Black holes are found in the center of a cluster of stars more than 80.000 light-years away, which is home to about three times the number of black holes predicted by scientists. In a few billion years, the stars themselves will be ejected, leaving only black holes behind.
The discovery helps us understand the mysterious star cluster, known as Palomar 5, and how it might evolve in the future, but it could also help us understand the fate of other similar clusters within our galaxy. More: it could also help us explain the strange phenomena that have recently been found in our galaxy, of thin streams of stars that do not appear to be connected to such a cluster.
Large clusters filled with black holes, like Palomar 5, may have given birth to those inexplicable streams, the researchers suggest.
A space “Rosetta stone”.
“We don't know how these streams form, but one idea is that they are disrupted star clusters,” he says Mark Gieles, who works at the Institute of Cosmos Sciences of the University of Barcelona and is the lead author of the article.
However, none of the recently discovered streams have an associated star cluster, so we can't be sure. So, to understand how these flows formed, we need to study one with a star system associated with it. Palomar 5 is the only case of its kind. A Rosetta Stone for understanding flow formation, and that's why we studied it in detail.
Mark Gieles
Palomar 5 is located in the “galactic halo,” an area populated by old stars found around the Milky Way. It is one of the sparsest clusters in the halo. It is also known for its two long "tails", made up of extensive streams of ejected stars. Those tails stretch across the night sky, allowing scientists to use them as a key way to understand how they form throughout the universe.
Research
In the new research, scientists individually simulated the lives of stars in the cluster. Researchers can't look for black holes on their own (as the name suggests, they're impossible to see) and so the new study relies on a method to learn how many there might be.

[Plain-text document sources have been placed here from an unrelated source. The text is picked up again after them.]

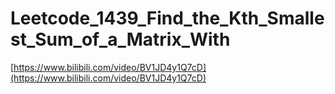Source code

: # Leetcode_1439_Find_the_Kth_Smallest_Sum_of_a_Matrix_With

[https://www.bilibili.com/video/BV1JD4y1Q7cD](https://www.bilibili.com/video/BV1JD4y1Q7cD)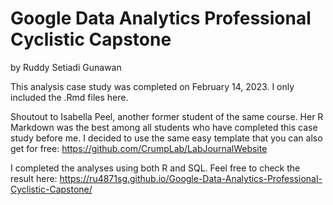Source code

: # Google Data Analytics Professional Cyclistic Capstone

by Ruddy Setiadi Gunawan

This analysis case study was completed on February 14, 2023. I only included the .Rmd files here.

Shoutout to Isabella Peel, another former student of the same course. Her R Markdown was the best among all students who have completed this case study before me. I decided to use the same easy template that you can also get for free: https://github.com/CrumpLab/LabJournalWebsite

I completed the analyses using both R and SQL. Feel free to check the result here: https://ru4871sg.github.io/Google-Data-Analytics-Professional-Cyclistic-Capstone/
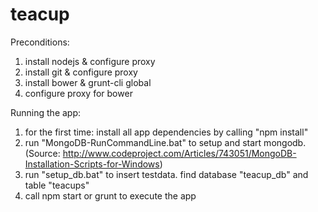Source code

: teacup
======

Preconditions:
1) install nodejs & configure proxy
2) install git & configure proxy
3) install bower & grunt-cli global
4) configure proxy for bower

Running the app:

1) for the first time: install all app dependencies by calling "npm install"
2) run "MongoDB-RunCommandLine.bat" to setup and start mongodb.
   (Source: http://www.codeproject.com/Articles/743051/MongoDB-Installation-Scripts-for-Windows)
3) run "setup_db.bat" to insert testdata.
   find database "teacup_db" and table "teacups" 
4) call npm start or grunt to execute the app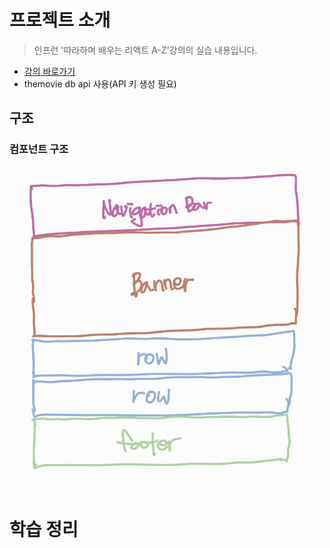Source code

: # 프로젝트 소개

> 인프런 '따라하며 배우는 리액트 A-Z'강의의 실습 내용입니다.

- [강의 바로가기](https://www.inflearn.com/course/%EB%94%B0%EB%9D%BC%ED%95%98%EB%8A%94-%EB%A6%AC%EC%95%A1%ED%8A%B8/dashboard)
- themovie db api 사용(API 키 생성 필요)

## 구조

### 컴포넌트 구조

<img src="./img/컴포넌트구조.jpg" alt="component-structure" style="width:500px;"/>

# 학습 정리
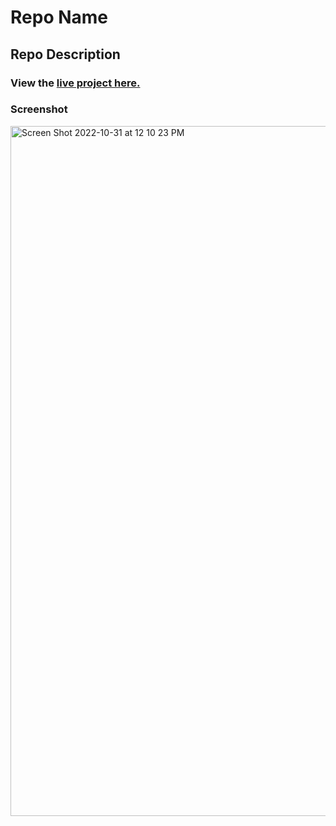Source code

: # Repo Name
## Repo Description
### View the [live project here.](https://kirstendarling.github.io/206-flexbox-starter-layout/)

### Screenshot

<img width="1104" alt="Screen Shot 2022-10-31 at 12 10 23 PM" src="https://user-images.githubusercontent.com/54489152/199079259-2d4bd12a-6fe0-4c73-bb95-5fb01364e205.png">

“A large fraction of binary black hole mergers are believed to form in star clusters,” he said Fabio Antonini, co-author of the study from Cardiff University. “A big unknown in this scenario is how many there are in the clusters, which is hard to understand because we can't see them. Our new method gives us a way to know how many black holes there are in a star cluster simply by looking at the stars they eject.”
With this method that observes the two characteristics just exposed (extended structure and tails) it is observed that there could be about 100 black holes: 20% of the total mass of this star cluster.
There are so many of them and so massive, that the stars will be lost faster than them. Therefore, in the simulation the cluster then swelled and its tail grew. Eventually, the black holes will have such a gravitational pull within the cluster that all the stars will be ejected from it and it will only consist of the black holes.